Dia do Engenheiro Civil


Rodolfo Juarez
Mesmo às vésperas da eleição para os cargos de Presidente da República e de Governador do Estado, não posso deixar de escrever sobre o simbolismo do dia de hoje, 25 de outubro – Dia do Engenheiro Civil, minha segunda formação profissional, uma vez que a profissão inicial foi da de Professor de Matemática.
Na decisão que tomei tive que escolher o rumo que daria a minha vida acadêmica. Sabia que, necessariamente implicaria na colocação, no catalogadas das dificuldades, o afastamento familiar e o desconhecido da metrópole estranha, mas que traria junto o sonho de ser um engenheiro civil em condições de servir a comunidade que me dera as condições iniciais e que implicavam em, de forma decisiva, responsabilidade socioprofissional. 

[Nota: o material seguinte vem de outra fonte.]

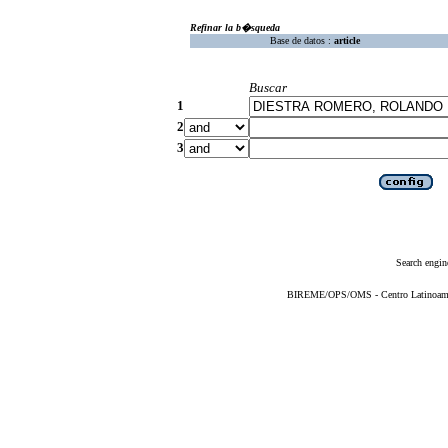
Refinar la b�squeda
Base de datos :
article
Buscar
1
2
3
Search engin
BIREME/OPS/OMS - Centro Latinoameric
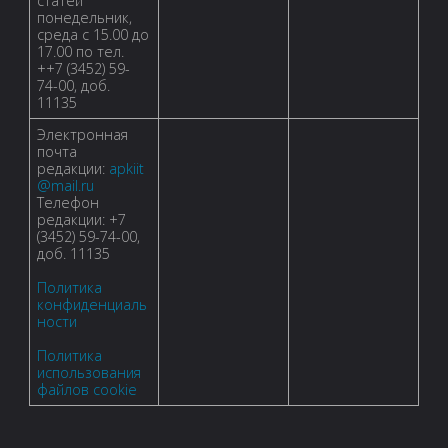
статей
понедельник,
среда с 15.00 до
17.00 по тел.
++7 (3452) 59-
74-00, доб.
11135
Электронная
почта
редакции:
apkiit
@mail.ru
Телефон
редакции: +7
(3452) 59-74-00,
доб. 11135
Политика
конфиденциаль
ности
Политика
использования
файлов cookie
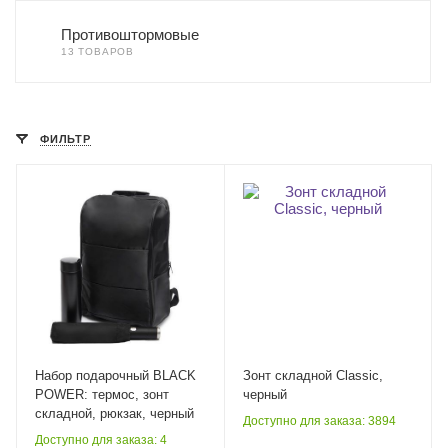
Противоштормовые
13 ТОВАРОВ
ФИЛЬТР
Набор подарочный BLACK
Зонт складной Classic,
POWER: термос, зонт
черный
складной, рюкзак, черный
Доступно для заказа: 3894
Доступно для заказа: 4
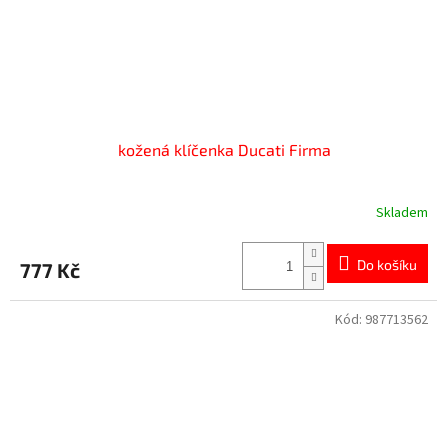
kožená klíčenka Ducati Firma
Skladem
Do košíku
777 Kč
Kód:
987713562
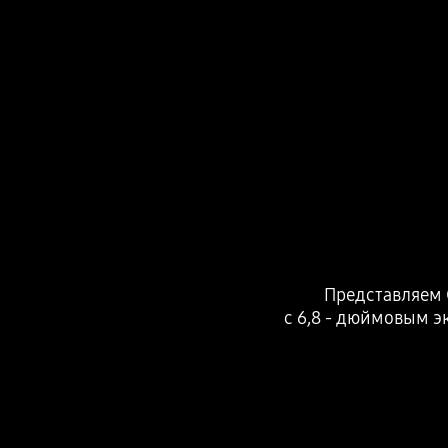
Представляем 
с 6,8 - дюймовым 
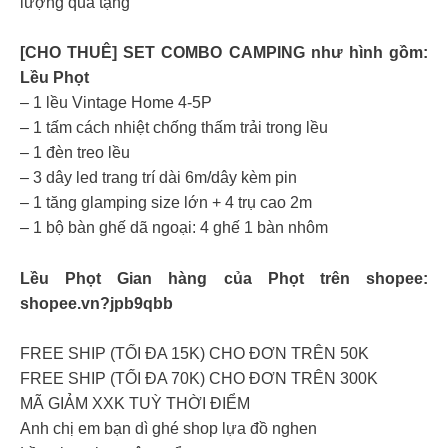
lượng quà tặng
[CHO THUÊ] SET COMBO CAMPING như hình gồm:
Lều Phọt
– 1 lều Vintage Home 4-5P
– 1 tấm cách nhiệt chống thấm trải trong lều
– 1 đèn treo lều
– 3 dây led trang trí dài 6m/dây kèm pin
– 1 tăng glamping size lớn + 4 trụ cao 2m
– 1 bộ bàn ghế dã ngoại: 4 ghế 1 bàn nhôm
Lều Phọt Gian hàng của Phọt trên shopee:
shopee.vn?jpb9qbb
FREE SHIP (TỐI ĐA 15K) CHO ĐƠN TRÊN 50K
FREE SHIP (TỐI ĐA 70K) CHO ĐƠN TRÊN 300K
MÃ GIẢM XXK TUỲ THỜI ĐIỂM
Anh chị em bạn dì ghé shop lựa đồ nghen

Quando tomei decisão de fazer o vestibular para ingressar na Escola de Engenharia da Universidade Federal do Pará, tinha a convicção de que juntava os requisitos para vencer o desafio e avançar no objetivo. Era o ano de 1966, terminando o Curso Científico (assim denominado na época) na área de Ciências Exatas.
O vestibular no começo de janeiro de 1967 se transformou no grande objetivo a ser alcançado, para depois, durante o curso, vencer os cinco anos seriados, onde havia a possibilidade de, em não passando em uma matéria, repetir todas as matérias daquele ano.
Em 1971 terminei o Curso de Engenharia, no dia 17 de dezembro, e comecei minha vida profissional, primeiro como empresário da construção civil, depois funcionário público municipal, do município de Macapá, mais tarde funcionário federal, com exercício funcional em órgãos do Governo do Território Federal do Amapá.
Muitas das obras que hoje constituem o patrimônio do Estado do Amapá tiveram minha orientação técnica na sua construção, tanto na área civil, como na área do urbanismo (para onde ampliei meus conhecimentos) e de infraestrutura, além da engenharia naval.
Fui - e ainda sou -, um engenheiro de campo, quando atuei como profissional em empresas privadas, como responsável técnico, por exemplo, da empresa Leite Construções Ltda, quando, na qualidade de integrante de um consórcio, tive a oportunidade de ser o responsável civil pelas obras de construção da terceira turbina da Usina Coaracy Nunes.
Sinto-me honrado de poder ter servido aos amapaenses como engenheiro civil e, por isso, reverencio esse dia e saúdo todos os engenheiros civis que trabalham no Amapá, aplicando os seus conhecimentos e devolvendo para a população aquilo que teve a oportunidade de aprender.
Desde o ano 2000 os profissionais da área tecnológica comemoram a data de 25 de outubro como o Dia da Construção Civil. Por extensão, a partir de 2007 a data foi instituída como o Dia dos Profissionais da Construção Civil, sendo, mais recentemente, oficializada como o Dia do Engenheiro Civil.
Em virtude da polivalência de sua modalidade no âmbito das profissões da área tecnológica e da formação considerada uma das mais abrangentes do meio acadêmico, os engenheiros do setor em geral são associados às funções de comando dentro da cadeia produtiva da construção civil e, cartesianos ou não, não fazem outra coisa a não ser dar conta da missão para a qual foram historicamente designados pela sociedade.
Mas, também, é importante falar de eleição, pois, parece que essa intromissão eventual da Engenharia Civil, lembrando o seu dia, parece com vontade de alertar a importância desse conhecimento no ambiente de qualquer gestão, inclusive a pública.